Duchess of Cambridge hoax call nurse death a 'tragedy'
- 8 December 2012
- From the section UK
The death of a nurse who took a hoax call about the Duchess of Cambridge was a "tragedy", the Australian radio station which broadcast it has said.
Rhys Holleran, chief executive of the company that owns Sydney radio station 2Day FM, said DJs Mel Greig and Michael Christian were "completely shattered" by the death of Jacintha Saldanha, 46.
The pair posed as the Queen and Prince Charles in a call on Tuesday morning.
Scotland Yard have now released an image of Mrs Saldanha.
It is thought she killed herself. A Metropolitan Police spokesman said a post-mortem examination would not take place until next week.
The station has suspended adverts, and the show has been taken off-air.

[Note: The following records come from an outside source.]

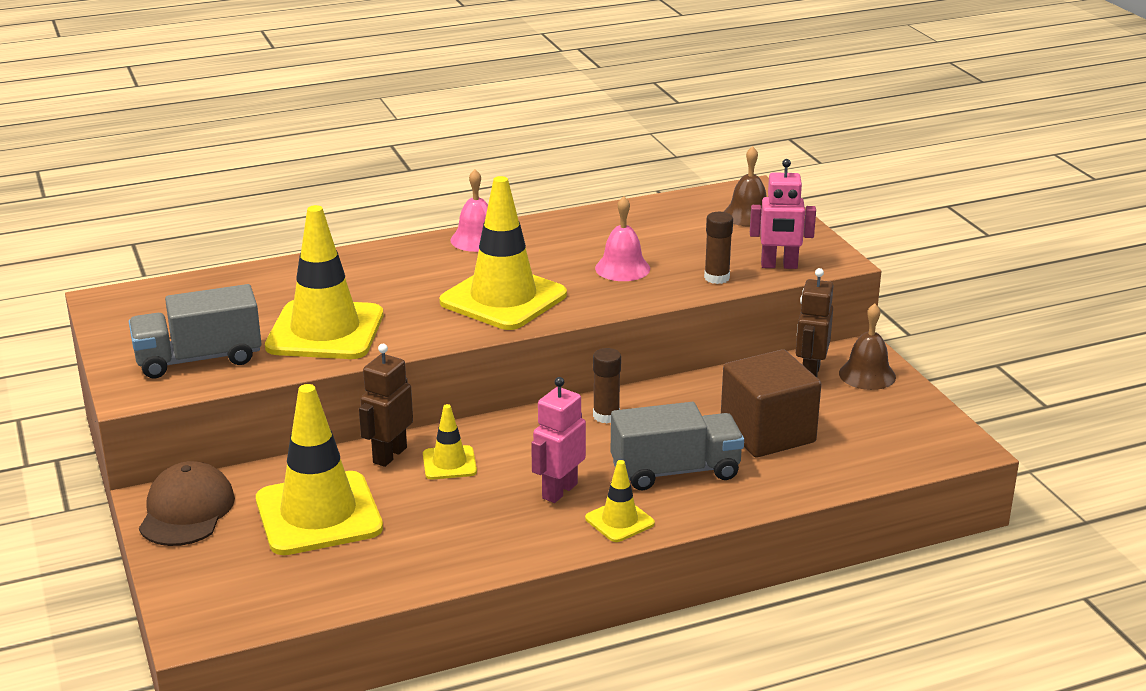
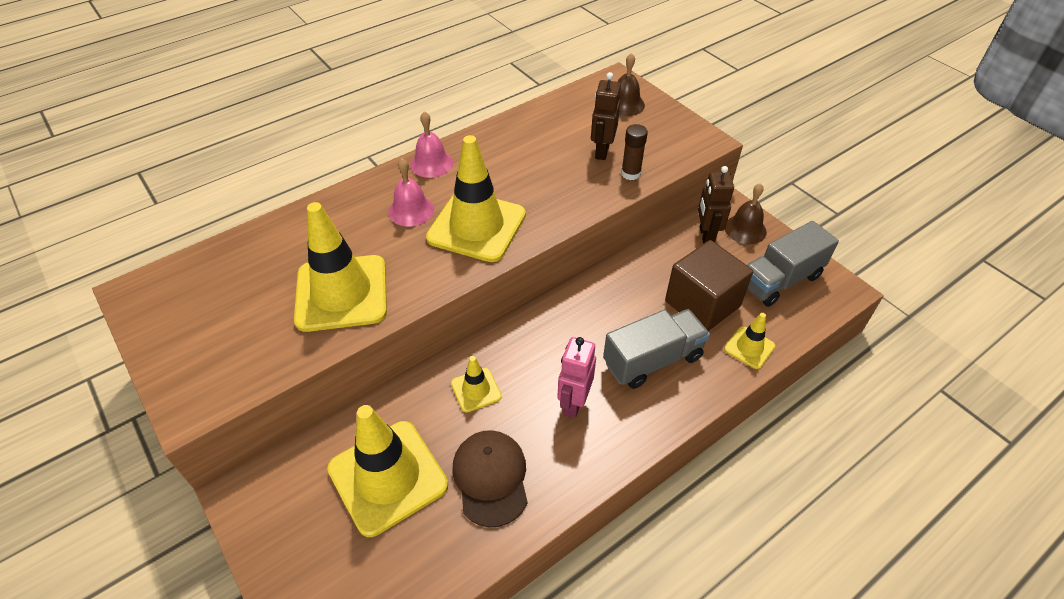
camera: 15 degrees left, 20 degrees up
(186, 511) = (271, 500): brown cap -> brown cap (491, 478)
(199, 359) = (239, 351): grey truck -> grey truck (780, 280)
(389, 455) = (424, 391): brown robot -> brown robot (601, 151)
(606, 416) = (578, 310): brown glue stick -> none
(619, 521) = (633, 426): yellow traffic cone -> yellow traffic cone (749, 347)
(622, 268) = (556, 176): pink bell -> pink bell (411, 210)
(779, 266) = (670, 153): pink robot -> none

Speaking at a press conference in Melbourne, Mr Holleran, chief executive of Southern Cross Austereo, said he did not think any laws had been broken.

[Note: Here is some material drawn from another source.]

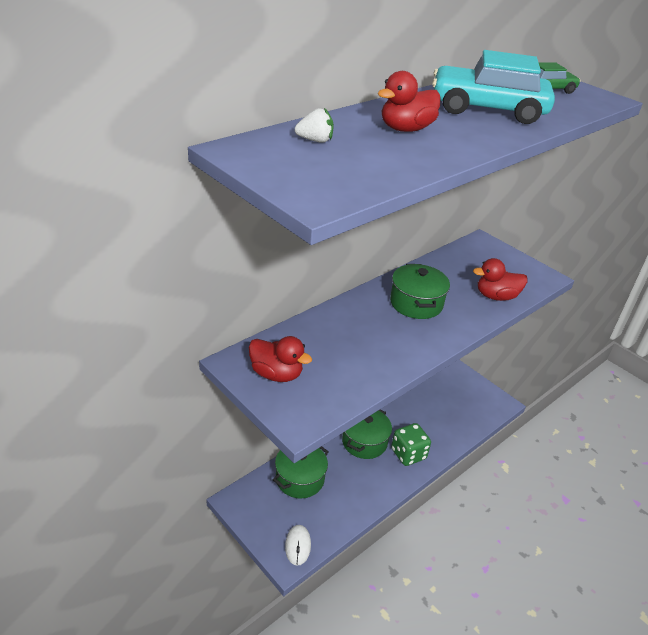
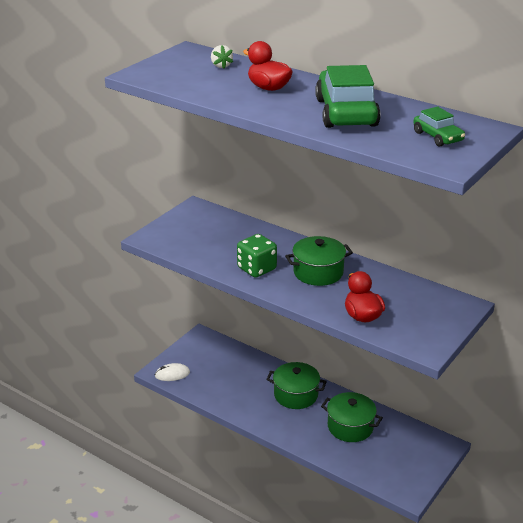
camera: 80 degrees right, 5 degrees down
(276, 374) = (192, 223): red duck -> none
(300, 479) = (236, 364): green pot -> green pot (350, 427)
(408, 454) = (294, 425): green dice -> green dice (256, 269)
(487, 109) = (346, 112): turquoise car -> green car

This was in contrast to a statement on Tuesday by hospital chief executive John Lofthouse, who said he had "received advice that what the Australian broadcasters did may well have broken the law".
The two DJs telephoned the hospital early on Tuesday morning, and recorded the call. It was then assessed by the station's lawyers before being broadcast on 2Day FM.

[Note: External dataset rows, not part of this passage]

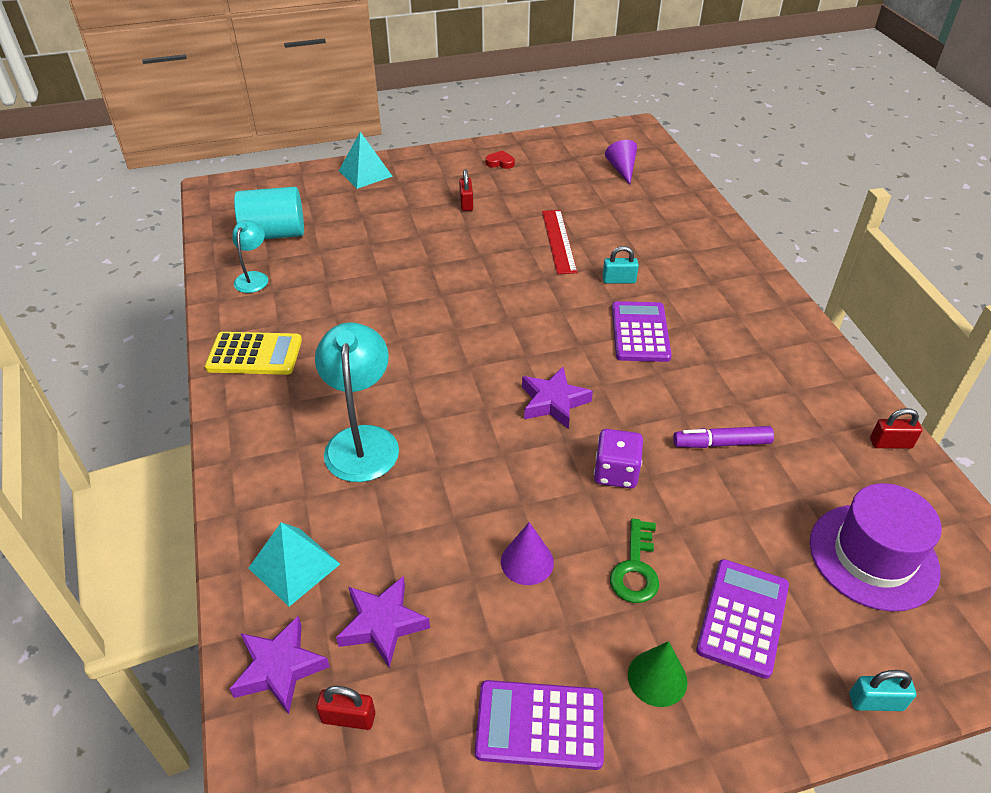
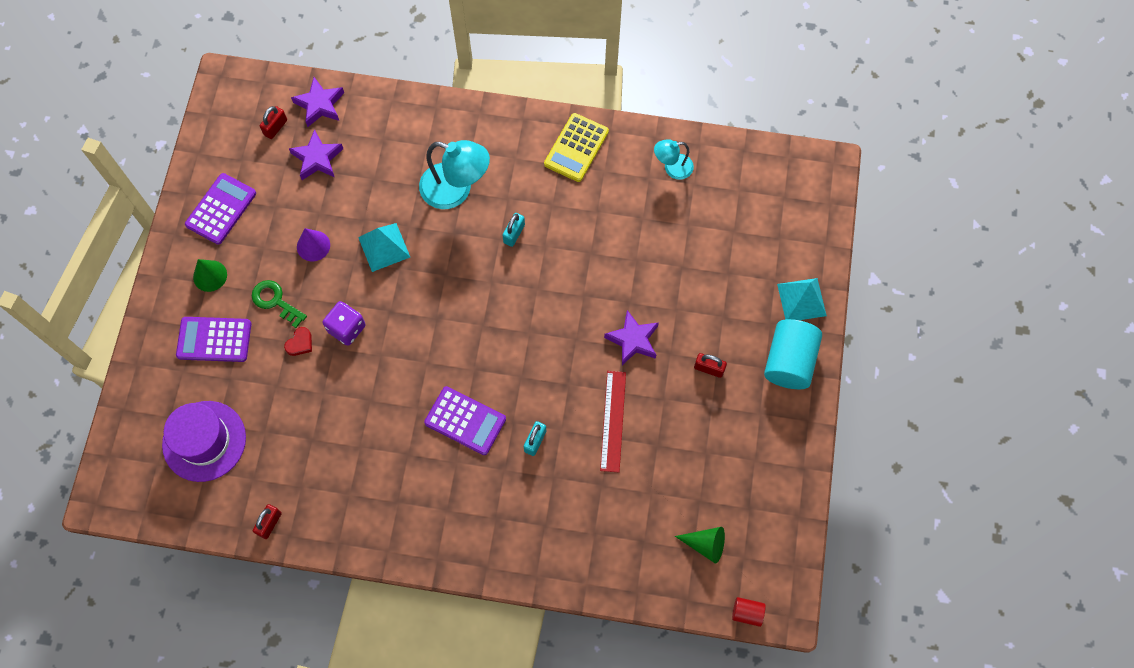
camera: 115 degrees right, 25 degrees up
(253, 277) = (672, 168): turquoise lamp -> turquoise lamp turned 135 degrees clockwise
(274, 234) = (730, 197): turquoise cylinder -> turquoise cylinder (789, 361)
(294, 565) = (379, 127): turquoise pyramid -> turquoise pyramid (384, 247)
(500, 162) = (769, 431): red heart -> red heart (300, 343)
(553, 402) = (427, 321): purple star -> purple star (633, 340)
(559, 241) = (613, 421): red ruler -> red ruler turned 75 degrees clockwise
(622, 169) = (705, 544): purple cone -> green cone
(654, 141) = (747, 613): none -> red cylinder
(721, 443) = (332, 409): purple marker -> none
(742, 617) = (214, 339): purple calculator -> purple calculator turned 135 degrees clockwise
(875, 701) = (134, 374): turquoise padlock -> turquoise padlock (514, 234)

Mrs Saldanha, a duty nurse, answered the phone because it was 05:30 GMT and there was no receptionist on duty.
She put the pair through to the duchess's nurse, who unwittingly revealed details of the pregnant duchess's medical condition.
The duchess had been admitted on Monday for acute morning sickness, and was discharged on Thursday.
Mr Holleran told journalists that Mel Greig and Michael Christian's show would not be returning until further notice.
He said: "This is a tragic event that could not have been reasonably foreseen and we are deeply saddened by it."
But he added: "I think that prank calls as a craft in radio had been going on for decades. They are done worldwide and no-one could reasonably have foreseen what happened."
The network later suspended all advertising on 2Day FM until Monday.
BBC correspondent Duncan Kennedy said the decision was meant as a sign of respect, although with several advertisers, including Australia's largest supermarket chain, already pulling their adverts, it was more like damage limitation and to avoid further bad publicity.
Before the death, the country's media watchdog, the Australian Communications and Media Authority, had received complaints about the broadcast. Chairman Chris Chapman said: "These events are a tragedy for all involved and I pass on my heartfelt condolences to the family of the deceased nurse in London.
"The ACMA does not propose to make any comments at this stage, but will be engaging with the licensee, Today FM Sydney, around the facts and issues surrounding the prank call."
In a statement, Mrs Saldanha's family said they were "deeply saddened by the loss of our beloved Jacintha". They have requested privacy from the media.
On Friday, the Duke and Duchess of Cambridge said in a statement they were also "deeply saddened" by the death of Mrs Saldanha, a duty nurse who was married with two children.
And King Edward VII hospital paid tribute to "a first-class nurse who cared diligently for hundreds of patients".
She had also worked at North Bristol NHS Trust for a number of years dating back to 2003. A trust spokesman said: "We are shocked and saddened by this news and offer our sincere condolences."
BBC royal correspondent Peter Hunt said he understood Mrs Saldanha - who was staying in hospital accommodation close to hospital - was the person who answered the call from the DJs and was not the nurse who discussed the duchess's medical condition.
The BBC understands Mrs Saldanha had not been suspended or disciplined by the hospital.
The BBC's Nicholas Witchell said it had been suggested to him that she had felt "very lonely and confused" as a result of what had happened.
The St James's Palace statement said the duke and duchess "were looked after so wonderfully well at all times by everybody at King Edward VII Hospital, and their thoughts and prayers are with Jacintha Saldanha's family, friends and colleagues at this very sad time".
A palace spokesman later added that "at no point did the palace complain to the hospital about the incident".
"On the contrary, we offered our full and heartfelt support to the nurses involved and hospital staff at all times."
Scotland Yard said officers were called at 09:35 GMT on Friday after reports of a woman found unconscious at an address in Weymouth Street, central London. She was pronounced dead at the scene.
Police said the death was not being treated as suspicious.